The Gulen-connected trips for lawmakers are allowed in Texas. The state technically banned lawmakers from traveling for pleasure at others’ expense decades ago, but it allows “fact-finding trips.”
Still, Texas politicians in 2011 expressed reluctance to go on the trips after The New York Timesdocumented financial improprieties at Gulen-linked schools there and bloggers accused the schools of promoting Islam. (Gulen-movement schools frequently teach the Turkish language but the Center for Public Integrity found no evidence they teach religion.)

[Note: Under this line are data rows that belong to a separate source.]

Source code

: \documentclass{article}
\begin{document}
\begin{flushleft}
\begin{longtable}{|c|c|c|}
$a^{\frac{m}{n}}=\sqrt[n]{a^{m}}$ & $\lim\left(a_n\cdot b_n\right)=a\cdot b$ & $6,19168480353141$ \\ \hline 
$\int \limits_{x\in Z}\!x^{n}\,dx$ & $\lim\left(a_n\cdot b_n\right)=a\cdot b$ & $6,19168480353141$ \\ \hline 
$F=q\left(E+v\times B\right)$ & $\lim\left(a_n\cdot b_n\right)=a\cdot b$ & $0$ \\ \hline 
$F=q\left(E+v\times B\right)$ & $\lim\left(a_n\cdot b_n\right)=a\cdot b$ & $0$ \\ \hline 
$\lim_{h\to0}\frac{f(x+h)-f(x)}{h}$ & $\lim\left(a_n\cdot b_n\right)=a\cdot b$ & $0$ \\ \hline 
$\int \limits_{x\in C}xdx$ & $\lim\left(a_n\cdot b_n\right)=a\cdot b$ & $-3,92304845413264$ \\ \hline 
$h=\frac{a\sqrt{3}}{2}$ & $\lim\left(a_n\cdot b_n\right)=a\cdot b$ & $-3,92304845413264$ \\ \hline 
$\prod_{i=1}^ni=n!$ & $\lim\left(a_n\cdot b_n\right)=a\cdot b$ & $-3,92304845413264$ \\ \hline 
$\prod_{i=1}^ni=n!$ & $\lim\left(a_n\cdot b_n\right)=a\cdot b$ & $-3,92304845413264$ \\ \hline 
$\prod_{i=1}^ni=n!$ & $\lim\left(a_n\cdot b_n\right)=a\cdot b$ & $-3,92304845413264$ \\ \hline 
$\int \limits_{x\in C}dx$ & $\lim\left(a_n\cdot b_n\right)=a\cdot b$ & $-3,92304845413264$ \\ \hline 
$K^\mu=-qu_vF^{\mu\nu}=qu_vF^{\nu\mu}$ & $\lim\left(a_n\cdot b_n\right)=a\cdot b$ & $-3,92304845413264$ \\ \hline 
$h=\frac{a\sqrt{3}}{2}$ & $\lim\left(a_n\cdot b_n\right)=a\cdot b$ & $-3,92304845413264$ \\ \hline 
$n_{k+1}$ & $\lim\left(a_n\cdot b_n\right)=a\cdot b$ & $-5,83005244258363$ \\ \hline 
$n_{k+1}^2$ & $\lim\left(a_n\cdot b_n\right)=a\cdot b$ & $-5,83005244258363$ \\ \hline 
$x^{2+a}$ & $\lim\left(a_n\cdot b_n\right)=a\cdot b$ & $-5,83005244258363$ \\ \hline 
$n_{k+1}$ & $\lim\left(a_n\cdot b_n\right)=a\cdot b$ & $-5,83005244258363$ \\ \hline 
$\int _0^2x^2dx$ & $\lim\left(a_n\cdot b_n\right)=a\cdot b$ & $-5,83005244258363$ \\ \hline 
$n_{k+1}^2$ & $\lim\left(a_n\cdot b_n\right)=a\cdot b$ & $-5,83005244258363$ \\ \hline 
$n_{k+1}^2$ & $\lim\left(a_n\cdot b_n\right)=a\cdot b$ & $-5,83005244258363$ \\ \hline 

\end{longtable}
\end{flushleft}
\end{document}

“It would look like a junket,” now deceased Texas state Rep. Ken Legler, a Republican, told the Austin American-Statesman at the time. "I'm just worried about how it looks."
Then in 2012, a conservative group lobbied for Texas to require charter school operators to be American citizens. A modified version requiring a majority of board members to be U.S. citizens eventually became law there, which England said did not affect Harmony schools because they were in compliance before and after it passed.
During a hearing about the bill, Allen came to the defense of the Harmony chain of schools linked to the Hizmet movement. As shown in the anti-Gulen documentary Killing Ed, she specifically cited her trips to Turkey, at least one of which was sponsored by a Gulen-movement nonprofit.
“Wonderful Turkey — I’ve been there twice,” she said. “It’s beautiful. You should go.” 
David Jordan contributed to this story.
A version of this story was co-published by USA Today.